Intervention de Cécile Barrere-Tricca

Réunion du jeudi 6 juillet 2023 à 9h30
Office parlementaire d'évaluation des choix scientifiques et technologiques

Cécile Barrere-Tricca, directrice à l'IFPEN :

. – Je vous remercie pour votre invitation. Je suis ravie d'apporter aujourd'hui l'éclairage de l'IFPEN sur le captage et le stockage du CO2. Nous sommes impliqués dans la recherche et l'innovation dans ces domaines depuis plus de vingt ans.

Ce sujet revient au cœur des débats avec la prise de conscience de l'urgence climatique. En France, ces dernières semaines ont été marquées par la présentation, lors du Conseil national de l'industrie du 23 juin dernier, de la stratégie de Capture, stockage et utilisation du carbone (CCUS) qui compile les retours des 50 industriels les plus émetteurs de CO2 sur le territoire avec un plan de décarbonation. Cette compilation a permis l'élaboration d'une feuille de route par le gouvernement.

Le CCUS est déjà une réalité. Les solutions technologiques existent et sont déployées. Trente unités industrielles de grande taille dans le monde permettent de capter du CO2, stocké ou utilisé. Ce sont 40 millions de tonnes de CO2 concernées. En Norvège, en mer du Nord, un million de tonnes est déjà injecté chaque année dans des aquifères salins profonds, et ce depuis vingt-cinq ans. Mais ceci n'est bien sûr pas suffisant. Les scénarios montrent que les besoins de captage seront de 8 milliards de tonnes à l'horizon 2050, ce qui est considérable.

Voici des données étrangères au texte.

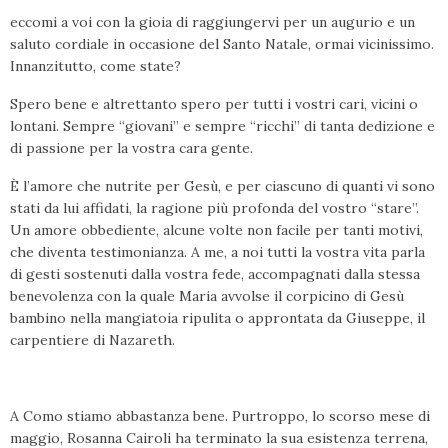
eccomi a voi con la gioia di raggiungervi per un augurio e un
saluto cordiale in occasione del Santo Natale, ormai vicinissimo.
Innanzitutto, come state?
Spero bene e altrettanto spero per tutti i vostri cari, vicini o
lontani. Sempre “giovani” e sempre “ricchi” di tanta dedizione e
di passione per la vostra cara gente.
È l’amore che nutrite per Gesù, e per ciascuno di quanti vi sono
stati da lui affidati, la ragione più profonda del vostro “stare”.
Un amore obbediente, alcune volte non facile per tanti motivi,
che diventa testimonianza. A me, a noi tutti la vostra vita parla
di gesti sostenuti dalla vostra fede, accompagnati dalla stessa
benevolenza con la quale Maria avvolse il corpicino di Gesù
bambino nella mangiatoia ripulita o approntata da Giuseppe, il
carpentiere di Nazareth.
A Como stiamo abbastanza bene. Purtroppo, lo scorso mese di
maggio, Rosanna Cairoli ha terminato la sua esistenza terrena,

Le captage de CO2 ne représente qu'une partie de la décarbonation. Selon les scénarios, 15 % de l'effort de réduction des émissions de CO2 devraient venir du captage, du stockage et de la réutilisation. Ce captage doit donc intervenir une fois tous les autres efforts mis en place en amont (sobriété, efficacité énergétique, passage aux énergies renouvelables, électrification des procédés, etc.).

De ce fait, toute une industrie doit se mettre en place, avec le développement, au niveau mondial, d'une dizaine de sites de stockage par an, d'une centaine de sites de captage, de milliers de kilomètres de canalisations pour transporter le CO2. Le captage et le stockage du CO2 coûtent donc cher actuellement et les efforts doivent viser à réduire au maximum les coûts et les consommations d'énergie.

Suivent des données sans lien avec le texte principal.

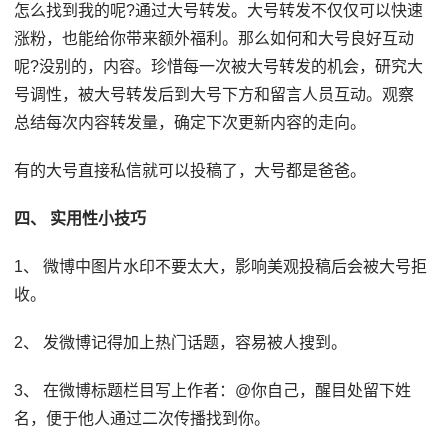
怎么找到我的呢?通过大号转发。大号转发不仅仅可以快速
涨粉，也能给你带来额外福利。那么如何和大号良好互动
呢?没别的，内容。珍惜每一次被大号转发的机会，研究大
号调性，被大号转发后到大号下方和留言人员互动。观察
总结每次内容转发量，确定下次更新内容的走向。
有的大号直接私信就可以投稿了，大号都是爸爸。
四、 实用性小技巧
1、 微博中图片水印不要太大，影响美观投稿后会被大号拒
收。
2、 发微博记得加上热门话题，容易被人搜到。
3、 在微博标题栏目写上作者：@你自己，醒目处留下姓
名，便于他人通过二次传播找到你。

D'autres enjeux existent, dont l'acceptabilité sociétale. Le captage-stockage de CO2 est peu évident à appréhender, car il peut faire peur alors que nous faisons déjà en France du stockage de méthane sans rencontrer de problème. Je rappelle que le CO2 n'est un produit ni explosif, ni inflammable et qu'il ne présente pas de risques hors milieu confiné.

Il existe différentes technologies de captage du CO2 : la précombustion, l'oxycombustion pour produire de la chaleur et récupérer le CO2, et la postcombustion.

Dans la stratégie nationale sont prévus le captage et le stockage de 4 à 8 millions de tonnes de CO2 par an à l'horizon 2030, et 15 à 20 millions de tonnes à l'horizon 2050. Cette ambition représente un investissement de 50 milliards d'euros (tout compris, donc avec la décarbonation de l'industrie), uniquement pour le CO2 incompressible, donc après que tous les autres efforts pour le réduire ont été mis en œuvre.

Sur la recherche et l'innovation, je veux insister sur les technologies avancées en cours de démonstration, chez ArcelorMittal à Dunkerque, par exemple, qui fonctionnent extrêmement bien. D'autres procédés français sont également en cours d'essai en Chine. La recherche et l'innovation se poursuivent donc. Le PEPR Spleen a été inauguré le 30 juin à Lyon. Ce projet de programme prioritaire tend à soutenir l'innovation et à développer de nouveaux procédés industriels largement décarbonés. Les travaux permettront de réduire les coûts et la pénalité énergétique tout en travaillant sur des procédés plus compacts, plus efficaces ; on pourra ainsi élargir ainsi le panel de captage de CO2. J'ajoute que le captage direct dans l'air sera un procédé indispensable à terme, même s'il apparaît encore surréaliste aujourd'hui. Je n'oublie pas non plus la biomasse énergie et les émissions négatives de CO2 pour compenser le CO2 inévitable.

Pour conclure, le captage et le stockage du CO2 existent déjà mais restent à développer avec l'appui de la puissance publique et avec un travail sur l'acceptabilité sociétale.